Sunday, November 9, 2008

November 2

New Orleans is not like the rest of America. And by "America" I mean a gross, oversimplification based on the four per cent that I've seen. If the other 96 per cent is like New Orleans however I would be surprised. Nawleans is kind of a country all of its own. A few people I've met who live here say it's like living inside a surreal, blissful dream. The weather is beautiful, the streets are somewhere between Montpelier and Havana, the food is consistently great and the people are a laid-back, happy-go-lucky bunch. It's so nice here, so spookily pleasant, that part of your brain tells you that it's all an illusion and the whole fragile charade is liable to come crashing down at any moment.
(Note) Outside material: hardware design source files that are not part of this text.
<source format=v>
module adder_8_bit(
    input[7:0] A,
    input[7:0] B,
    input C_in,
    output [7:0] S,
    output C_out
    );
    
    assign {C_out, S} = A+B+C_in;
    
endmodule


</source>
Which of course it is. We're below sea level here. All God has to do is fart in the bath and New Orleans is finished. The city's motto is laissez les bon temps roulez. This could be construed as a plea. No one knows how much time this place has left in general. Can they at least be good times?
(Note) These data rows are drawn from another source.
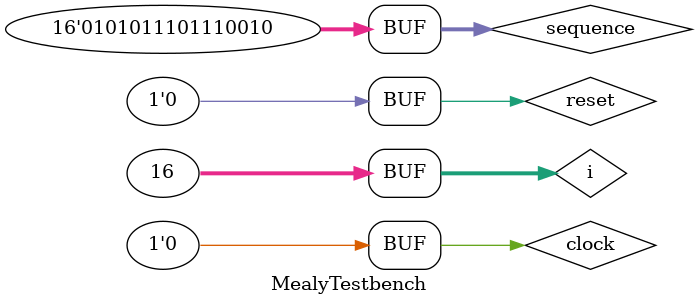
<source format=v>
module Mealy(in, clock, reset, out);
  input in, clock, reset;
  output  out;
  reg [1:0]state;
  reg out;
  always @ (posedge clock or posedge reset)
    begin
      if(reset)
        begin
          state <= 2'b00;
          out <= 1'b0;
        end
      else
        begin
          case(state)
            2'b00:  
              begin
                if(in)
                  begin
                    state <= 2'b01;
                    out <= 1'b0;
                  end
                else
                  begin
                    state <= 2'b10;
                    out <= 1'b0;
                  end
              end
            2'b01:
              begin
                if(in)
                  begin
                    state <= 2'b00;
                    out <= 1'b1;
                  end
                else
                  begin
                    state <= 2'b10;
                    out <= 1'b0;
                  end
              end
            2'b10:
              begin
                if(in)
                  begin
                    state <= 2'b01;
                    out <= 1'b0;
                  end
                else
                  begin
                    state <= 2'b00;
                    out <= 1'b1;
                  end
              end
          endcase
        end
    end
endmodule

module MealyTestbench;
  reg clock, reset, in;
  wire out;
  reg [15:0] sequence;
  integer i;
  Mealy MEALY_MACHINE(in, clock, reset, out);
  initial
    begin
      #0  clock = 1'b0; reset = 1'b1; sequence = 16'b0101011101110010;
      #5  reset = 1'b0;
      for(i = 0; i <= 15; i = i+1)
        begin
          in = sequence[i];
          #2  clock = 1'b1;
          #2  clock = 1'b0;
          $display("State = ", MEALY_MACHINE.state, ": Input = ", in, ", Output = ", out);
        end
        testing;
    end
    
    task testing;
      for(i = 0; i <= 15; i = i+1)
        begin
          in = $random % 2;
          #2  clock = 1'b1;
          #2  clock = 1'b0;
          $display("State = ", MEALY_MACHINE.state, ": Input = ", in, ", Output = ", out);
        end
    endtask
endmodule
</source>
People are unstoppably friendly here. You can't help but meet people. Even if you were a pathalogically unsociable mouth breather who had a perpetually running nose and a full neck beard you would still find friendship in New Orleans.

We went to a perfect jazz and blues club that night. It was the kind of smokey dive that as a jazz and blues fan you pray you will one day run into. If jazz and blues clubs were porridge this one was just right. I met a 70-something guy in a smoking jacket (said he wanted to "bring them back"), who owned a popular blues club in New York for 20 years. He had been good friends with Lightning Hopkins - a blues hero of mine. Apparently Lightning never owned a telephone so if you wanted to contact him you had to call on his barber who would go off to find him. That Lightning!
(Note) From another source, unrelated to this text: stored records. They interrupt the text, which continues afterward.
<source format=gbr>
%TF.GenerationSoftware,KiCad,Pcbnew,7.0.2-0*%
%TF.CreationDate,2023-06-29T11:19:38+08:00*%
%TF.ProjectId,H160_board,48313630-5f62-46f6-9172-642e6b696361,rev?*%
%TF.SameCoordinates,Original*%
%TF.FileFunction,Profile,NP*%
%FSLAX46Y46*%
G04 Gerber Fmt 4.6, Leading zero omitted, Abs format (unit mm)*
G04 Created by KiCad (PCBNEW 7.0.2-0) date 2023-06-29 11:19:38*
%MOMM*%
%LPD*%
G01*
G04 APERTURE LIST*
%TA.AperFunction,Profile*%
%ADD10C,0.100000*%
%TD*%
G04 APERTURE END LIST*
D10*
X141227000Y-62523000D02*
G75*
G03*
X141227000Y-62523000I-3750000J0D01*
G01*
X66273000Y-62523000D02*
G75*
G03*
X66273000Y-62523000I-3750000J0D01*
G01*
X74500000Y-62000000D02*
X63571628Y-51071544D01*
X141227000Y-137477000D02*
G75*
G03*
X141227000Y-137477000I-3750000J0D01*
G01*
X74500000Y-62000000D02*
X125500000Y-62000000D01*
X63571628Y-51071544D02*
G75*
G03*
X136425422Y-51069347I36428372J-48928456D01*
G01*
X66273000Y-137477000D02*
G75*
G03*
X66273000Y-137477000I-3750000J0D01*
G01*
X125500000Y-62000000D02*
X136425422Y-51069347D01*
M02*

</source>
I also had someone offer to buy me a drink in what can only be described as an incredibly hostile fashion. Chance, a be-Stetsoned man from Texas, moseyed up to the bar and said he'd buy me and my friend whatever we wanted. Being English and therefore preturnaturally polite I think I asked him "are you sure?" one too many times (twice). "Boy," he growled. "If you ask me that one more time I'm gonna knock you the fuck out." Chance was many things but he wasn't a fabricator so I accepted my drink quietly.

Incidentally New Orleans is the only place I've been where the bums and tramps shamble up and sing jazz standards to you for money. They sing them pretty well too.